1. The Task
  2. The Features
  3. The Stack

NLP, ML frameworks, and cloud infrastructure have evolved considerably in 2022. This post sets out an opinionated technology stack template for common NLP tasks.

The Task

  • Part 1. Fine-tuning and training (YOU ARE HERE).
  • Part 2. Deployment and inference.

Part 1 in this post will focus on the stack for training and fine-tuning Large Language Models (LLM) within the current most performant transfer-learning paradigm using transformer architecture.

The Features

The required features based in personal experience and common stack with multiple clients and academic research. Of course, different use-cases will require different tech and the cost-benefit calculation is made on a case-by-case basis. You might not even need deep learning or transformers at all. The proposed stack is likely over-specced for many NLP tasks and can/should be trimmed down as-needed.

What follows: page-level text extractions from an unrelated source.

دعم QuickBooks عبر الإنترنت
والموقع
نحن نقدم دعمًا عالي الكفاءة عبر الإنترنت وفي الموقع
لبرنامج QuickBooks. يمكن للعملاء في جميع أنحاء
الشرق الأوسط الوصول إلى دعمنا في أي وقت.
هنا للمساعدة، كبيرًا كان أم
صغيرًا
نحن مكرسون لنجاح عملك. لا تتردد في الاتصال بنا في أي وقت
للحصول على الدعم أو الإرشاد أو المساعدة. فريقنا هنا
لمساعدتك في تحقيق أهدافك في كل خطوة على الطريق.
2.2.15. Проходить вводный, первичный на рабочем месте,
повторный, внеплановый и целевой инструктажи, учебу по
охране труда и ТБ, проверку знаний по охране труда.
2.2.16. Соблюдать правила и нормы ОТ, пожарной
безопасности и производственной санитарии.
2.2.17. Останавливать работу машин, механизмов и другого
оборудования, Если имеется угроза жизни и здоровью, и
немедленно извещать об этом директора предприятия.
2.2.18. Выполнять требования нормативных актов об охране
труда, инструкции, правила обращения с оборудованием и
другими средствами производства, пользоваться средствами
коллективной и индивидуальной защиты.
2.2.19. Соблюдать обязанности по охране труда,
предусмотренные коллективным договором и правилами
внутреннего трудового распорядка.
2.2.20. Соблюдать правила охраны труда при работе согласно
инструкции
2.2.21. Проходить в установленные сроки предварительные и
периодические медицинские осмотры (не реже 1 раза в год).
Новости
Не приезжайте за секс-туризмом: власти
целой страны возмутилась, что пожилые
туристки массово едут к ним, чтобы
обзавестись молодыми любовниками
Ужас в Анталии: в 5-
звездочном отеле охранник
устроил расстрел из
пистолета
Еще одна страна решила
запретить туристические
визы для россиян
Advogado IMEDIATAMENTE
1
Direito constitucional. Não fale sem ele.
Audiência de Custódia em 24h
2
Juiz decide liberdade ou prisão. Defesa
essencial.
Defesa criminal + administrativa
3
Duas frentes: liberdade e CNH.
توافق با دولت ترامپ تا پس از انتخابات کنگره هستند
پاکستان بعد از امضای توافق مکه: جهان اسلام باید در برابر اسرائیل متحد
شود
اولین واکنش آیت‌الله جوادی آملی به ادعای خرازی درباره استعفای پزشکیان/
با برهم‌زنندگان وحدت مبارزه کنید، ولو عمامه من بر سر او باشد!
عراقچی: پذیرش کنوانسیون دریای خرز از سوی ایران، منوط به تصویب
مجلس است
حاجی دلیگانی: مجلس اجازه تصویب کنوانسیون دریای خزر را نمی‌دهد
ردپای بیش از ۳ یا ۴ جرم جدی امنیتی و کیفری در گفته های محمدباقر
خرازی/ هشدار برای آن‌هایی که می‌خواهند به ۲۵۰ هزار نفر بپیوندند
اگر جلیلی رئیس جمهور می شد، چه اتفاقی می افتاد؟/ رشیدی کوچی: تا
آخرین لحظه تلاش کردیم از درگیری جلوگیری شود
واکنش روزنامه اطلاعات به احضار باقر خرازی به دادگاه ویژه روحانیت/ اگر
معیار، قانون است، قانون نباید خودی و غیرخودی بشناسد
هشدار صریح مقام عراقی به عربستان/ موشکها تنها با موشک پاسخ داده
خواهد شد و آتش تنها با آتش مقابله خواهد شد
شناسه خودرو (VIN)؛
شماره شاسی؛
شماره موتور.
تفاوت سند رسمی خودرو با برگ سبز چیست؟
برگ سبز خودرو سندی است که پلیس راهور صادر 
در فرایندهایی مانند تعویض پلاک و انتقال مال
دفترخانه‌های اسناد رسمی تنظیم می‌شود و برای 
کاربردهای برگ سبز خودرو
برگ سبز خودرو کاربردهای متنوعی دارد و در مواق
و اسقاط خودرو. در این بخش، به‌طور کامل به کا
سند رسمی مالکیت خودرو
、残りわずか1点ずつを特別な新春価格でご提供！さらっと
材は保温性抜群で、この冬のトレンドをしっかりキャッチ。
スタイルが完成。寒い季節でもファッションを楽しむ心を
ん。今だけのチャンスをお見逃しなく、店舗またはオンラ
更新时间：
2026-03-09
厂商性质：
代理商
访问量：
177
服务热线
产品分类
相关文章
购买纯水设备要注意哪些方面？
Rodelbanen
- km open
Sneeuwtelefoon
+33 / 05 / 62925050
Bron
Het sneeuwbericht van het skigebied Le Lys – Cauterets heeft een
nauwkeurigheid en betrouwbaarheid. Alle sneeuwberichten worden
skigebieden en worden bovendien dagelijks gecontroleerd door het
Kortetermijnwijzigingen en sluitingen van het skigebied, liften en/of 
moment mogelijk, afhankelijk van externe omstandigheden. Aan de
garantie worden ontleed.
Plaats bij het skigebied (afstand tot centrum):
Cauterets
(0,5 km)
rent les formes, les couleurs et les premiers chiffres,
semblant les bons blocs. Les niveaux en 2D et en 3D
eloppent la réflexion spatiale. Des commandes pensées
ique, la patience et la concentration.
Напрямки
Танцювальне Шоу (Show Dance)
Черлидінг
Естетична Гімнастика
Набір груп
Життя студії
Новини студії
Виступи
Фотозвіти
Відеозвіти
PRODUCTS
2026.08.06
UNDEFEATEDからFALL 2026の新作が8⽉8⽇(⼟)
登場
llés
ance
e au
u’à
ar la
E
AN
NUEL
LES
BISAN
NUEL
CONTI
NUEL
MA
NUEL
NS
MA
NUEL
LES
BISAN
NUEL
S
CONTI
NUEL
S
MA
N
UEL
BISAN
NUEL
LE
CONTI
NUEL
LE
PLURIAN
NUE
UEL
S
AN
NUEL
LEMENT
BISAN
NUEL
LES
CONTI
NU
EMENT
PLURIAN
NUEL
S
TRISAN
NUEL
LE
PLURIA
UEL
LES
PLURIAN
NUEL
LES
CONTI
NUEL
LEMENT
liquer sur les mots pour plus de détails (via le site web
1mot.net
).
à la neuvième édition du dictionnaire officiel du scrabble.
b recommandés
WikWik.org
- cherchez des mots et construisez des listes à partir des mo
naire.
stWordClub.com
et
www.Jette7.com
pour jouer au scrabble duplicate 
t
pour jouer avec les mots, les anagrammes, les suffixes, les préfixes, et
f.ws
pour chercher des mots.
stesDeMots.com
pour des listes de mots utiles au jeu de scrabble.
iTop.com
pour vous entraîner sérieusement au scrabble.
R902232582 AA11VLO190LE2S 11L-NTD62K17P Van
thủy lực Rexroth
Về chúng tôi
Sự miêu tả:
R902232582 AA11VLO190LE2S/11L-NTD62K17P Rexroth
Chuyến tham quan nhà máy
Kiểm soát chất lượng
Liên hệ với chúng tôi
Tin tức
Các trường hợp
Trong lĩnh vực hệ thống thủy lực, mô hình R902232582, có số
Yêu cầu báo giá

  • Typed Python stack with test-driven development and linting. For hardcore modeling purposes, Typed Python is arguably not very useful (everything’s a torch.Tensor or a well-defined module within torch.nn). But for all the scaffolding and data pipelining, type hinting assures safety and correctness. Easy speed gains with “mypyc” compiling is in its infancy and will probably not be prime-time ready in 2023, but who knows?
  • Train-time efficiency: make maximal use of plug-and-play solutions to cost-reduce training of PyTorch models with Automatic Mixed Precision and model compilation.
  • Checkpointing and model training monitoring: Good MLOps maintaining visibility on model lifecycle and data artifacts is key to success in ML projects.
  • Multi-cloud capable: This example will rely AWS services (S3 and Sagemaker). Cloud services change depending on your usecase/client so any provider-specific dependencies should not be integrated strongly. As a principle, you also want to minimize the amount of vendor-lockin and non-transferable “VendorOps”. We prefer mocked local-first development here.

The Stack

  • Generic Python development stack: Typed Python in test-driven development with decent linting.
    • CPython 3.11+: Python’s latest main version shows 10%-60% performance increase in common textfile-IO tasks thanks to the Faster CPython initiative. Pandas support for 3.11 is maturing but not yet benchmarked, performance improvements for common DataFrame operations will likely be modest.
    • poetry for package/venv management: Late 2021, Poetry has added the ability to target multiple environments (e.g. dev, prod) with named dependency groups eliminating its biggest drawback for full environment management. I used to recommend “pyenv+pipenv”, but no longer; Poetry has become a best-practices Swiss Army knife of Python packaging and venv’ing.
    • mypy for static type-checking with the local caching server for frictionless iterative development.
    • pytest for the testsuite with plug-ins as-needed.
  • PyTorch 2.0: A killer feature added to the new version of Pytorch is model compilation using TorchDynamo. 1.3-2x training speedup by simply adding model = torch.compile(model) to your existing code.
  • huggingface/transformers: we will rely on the huggingface ecosystem for ease-of-use and fast time-to-MVP using state-of-the-art models. While huggingface offers batteries-included cloud-services, we will only rely on them for local modeling, training, inference, and deployment functions to avoid vendor lockin.
    • huggingface/accelerate for significant training-time memory and speed gains.

A source-code template is available as a cookiecutter git repository. A base docker image on Dockerhub and buildfile is included.